[Extracted records]
= = = =

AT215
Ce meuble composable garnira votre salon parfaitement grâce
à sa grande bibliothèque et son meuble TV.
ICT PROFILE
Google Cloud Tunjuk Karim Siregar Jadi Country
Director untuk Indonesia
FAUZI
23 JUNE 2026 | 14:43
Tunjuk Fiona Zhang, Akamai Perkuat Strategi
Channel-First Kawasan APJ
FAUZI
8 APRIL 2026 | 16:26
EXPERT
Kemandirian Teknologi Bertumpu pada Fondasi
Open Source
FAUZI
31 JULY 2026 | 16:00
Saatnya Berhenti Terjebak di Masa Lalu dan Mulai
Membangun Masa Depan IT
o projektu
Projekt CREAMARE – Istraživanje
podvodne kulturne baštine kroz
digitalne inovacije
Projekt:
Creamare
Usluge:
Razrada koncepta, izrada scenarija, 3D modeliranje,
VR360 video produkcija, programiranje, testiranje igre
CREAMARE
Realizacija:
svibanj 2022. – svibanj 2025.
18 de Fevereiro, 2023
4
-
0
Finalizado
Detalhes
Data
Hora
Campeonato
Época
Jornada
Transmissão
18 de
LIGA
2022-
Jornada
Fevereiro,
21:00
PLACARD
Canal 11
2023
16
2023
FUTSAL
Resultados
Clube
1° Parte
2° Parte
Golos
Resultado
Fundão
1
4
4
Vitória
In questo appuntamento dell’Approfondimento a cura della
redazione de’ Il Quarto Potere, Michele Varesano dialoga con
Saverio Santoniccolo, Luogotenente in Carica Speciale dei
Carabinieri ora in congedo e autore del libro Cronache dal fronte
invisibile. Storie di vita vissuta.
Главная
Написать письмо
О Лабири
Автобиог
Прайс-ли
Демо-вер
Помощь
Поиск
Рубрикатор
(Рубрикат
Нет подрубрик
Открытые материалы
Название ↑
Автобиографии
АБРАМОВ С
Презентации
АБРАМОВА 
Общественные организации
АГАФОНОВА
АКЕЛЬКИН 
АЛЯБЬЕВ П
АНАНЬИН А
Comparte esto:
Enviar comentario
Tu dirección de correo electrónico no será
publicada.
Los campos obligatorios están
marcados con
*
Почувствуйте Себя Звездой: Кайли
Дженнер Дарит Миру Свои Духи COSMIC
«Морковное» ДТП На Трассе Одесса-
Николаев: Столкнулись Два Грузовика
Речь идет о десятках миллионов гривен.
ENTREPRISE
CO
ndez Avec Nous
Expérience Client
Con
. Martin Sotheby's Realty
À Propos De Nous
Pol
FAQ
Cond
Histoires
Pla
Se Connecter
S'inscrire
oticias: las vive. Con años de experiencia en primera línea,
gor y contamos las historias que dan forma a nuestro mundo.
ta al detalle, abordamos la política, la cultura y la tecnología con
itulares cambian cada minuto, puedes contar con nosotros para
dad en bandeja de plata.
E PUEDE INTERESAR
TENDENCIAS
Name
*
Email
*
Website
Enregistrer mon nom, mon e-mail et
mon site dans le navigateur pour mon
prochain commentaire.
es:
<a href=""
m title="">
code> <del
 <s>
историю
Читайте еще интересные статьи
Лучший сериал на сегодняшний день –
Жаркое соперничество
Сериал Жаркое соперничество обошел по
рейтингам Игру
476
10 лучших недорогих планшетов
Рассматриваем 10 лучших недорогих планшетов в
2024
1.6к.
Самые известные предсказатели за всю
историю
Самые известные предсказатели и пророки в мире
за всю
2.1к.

= = = =

Exercise brief » Show every line above where "соперничество" is found.

Response »
Жаркое соперничество
Сериал Жаркое соперничество обошел по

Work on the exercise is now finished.